For the last few months, the hazelnut processing plant in Hubbard has been pushing out nuts on nothing but the power of the hot, summer sun.
The plant, owned by NW Hazelnut Company, is, according to co-owner Larry George, the first in the world to have solar panels that can provide all its energy.
“It’s a great marketing tool to be able to say to manufacturers, ‘Look at what Oregon is doing,’” George said.
Although the plant has been processing hazelnuts on solar energy since July 1, the ribbon cutting ceremony took place Sept. 1, commemorating the sustainability shift. The ceremony was attended by Gov. Kate Brown – noteworthy particularly because George was once a staunchly conservative state legislator – in a display of bipartisanship support of the efforts of clean power in Oregon industry.
“It’s a huge honor to have the governor come in and do the ribbon cutting with us,” George said.
"Northwest Hazelnut is one of many examples that prove that Oregon can be a meaningful part of the solution to global climate challenge, while creating jobs and boosting our economy. This is a proud moment for rural Oregon and our agricultural sector," the governor's office wrote in a statement.
The ceremony was also attended by a representative from Ferrero, an Italy-based chocolate company that produces Nutella, a hazelnut product. It was Ferrero that encouraged George to pursue the project in the first place.
“They asked us to be innovative,” George said. “It just kind of matched perfectly with what we were doing.”
The panels come from Earthlight Technologies, which produces solar panels from recycled material. George said the project, including the replacement of halogen lights in the facility with LEDs, ran up a bill of roughly $1 million. With the energy savings and government incentives, however, George plans to offset the costs within 5 years.
The company estimates using solar energy will save about $60,000 per year compared to traditional electricity.
Polly Onowen of the Hazelnut Marketing Board was unable to confirm if the all-solar plant is truly the first in the world, but said that “nobody else has anything like that going on” as far as she knew.

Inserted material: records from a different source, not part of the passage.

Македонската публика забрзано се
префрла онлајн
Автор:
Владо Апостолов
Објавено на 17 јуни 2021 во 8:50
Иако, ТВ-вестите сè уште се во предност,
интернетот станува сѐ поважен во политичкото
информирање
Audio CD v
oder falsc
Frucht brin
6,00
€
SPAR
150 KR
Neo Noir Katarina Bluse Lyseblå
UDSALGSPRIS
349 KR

Although the shift in energy source will have no direct impact on the day-to-day work of employees at the plant, sustainability efforts in general are helping grow the hazelnut industry and the jobs it provides.

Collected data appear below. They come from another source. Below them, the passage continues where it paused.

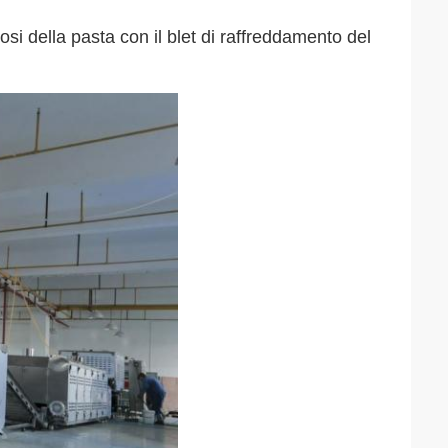
osi della pasta con il blet di raffreddamento del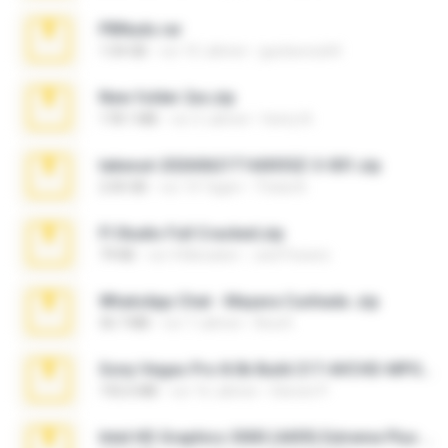
PBNuds.rar
1.04 GB
vor 10 Jahren
gustavocs64
New folder 2xx.zip
178.1 MB
vor 3 Jahren
henry N.
takeout-20260621T160055Z-3-001.zip
2.00 GB
vor 14 Tagen
Thata N.
Fl Studio Full Cracked.zip
79 KB
vor 4 Monaten
Joel Powers
WhatsApp Chat - Mayara Cunhada .zip
36.7 MB
vor 7 Jahren
Ana K.
Sony Vegas Pro 8.0b Build 217-AVCHD-MPG-AC3 FIXED.7z
192.6 MB
vor 16 Jahren
Steven P.
Intel HD Graphics 3000 (4459) Extreme Plus 2.0.zip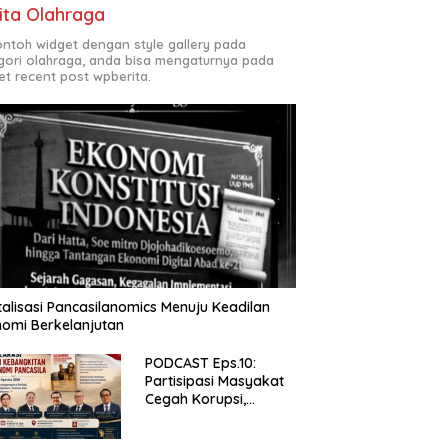
ita Olahraga
contoh widget dengan style gallery pada
gori olahraga, anda bisa mengaturnya pada
et recent post wpberita.
talisasi Pancasilanomics Menuju Keadilan
omi Berkelanjutan
PODCAST Eps.10:
Partisipasi Masyakat
Cegah Korupsi,
Narsum Risat dan
Denny Susanto.SH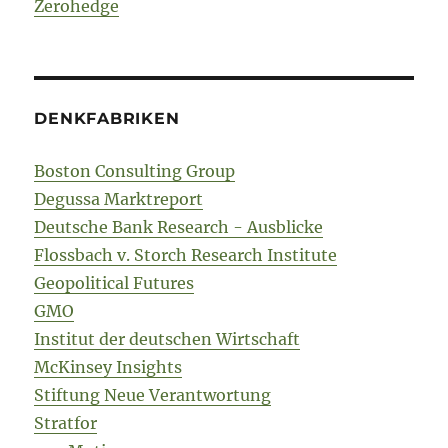
Zerohedge
DENKFABRIKEN
Boston Consulting Group
Degussa Marktreport
Deutsche Bank Research - Ausblicke
Flossbach v. Storch Research Institute
Geopolitical Futures
GMO
Institut der deutschen Wirtschaft
McKinsey Insights
Stiftung Neue Verantwortung
Stratfor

According to Onowen, Oregon already produces 99 percent of hazelnuts in North America, but only makes up 4 percent of the market worldwide. This may change soon, however.
Onowen said production will soon follow, as less than half of those trees have fully matured.
George began George Packing Company with his brother in 1993, soon after graduating Oregon State University in 1991. The pair acquired NW Hazelnut 20 years later. All told, their processing plants account for 48 percent of the hazelnut production in North America, according to George.
With such a hefty weight of the industry, the brothers are planning to move their two other processing plants toward solar in the next decade as well, and not stop there.
The next step might be a biomass project, in which the plants would burn hazelnut shells for power. George said that idea isn’t too far out either.
“Between a couple of these projects, we’re really feeling like we have momentum going forward to create something great," said Shaun George, also an OSU graduate.
He said these kinds of projects just make sense.
“There’s not a single person that we work with that doesn’t care about that. Every farmer cares, every buyer cares, so we care too. It was a no-brainer move for us," he said.
For the brothers, this is all a natural development from the route they’ve been on for decades, having grown up on a hazelnut farm in Newberg, which was also the site of their first processing plant.
Larry George said he is excited about the prospects for growth after some uncertain years in the industry. It's only up from here, he said.
“I think people are very excited about what’s happening in the tree-nut industry. We have such a healthy industry, low-impact, and it produces a high-protein food,” he said. “I don’t know anybody who doesn’t love Nutella.”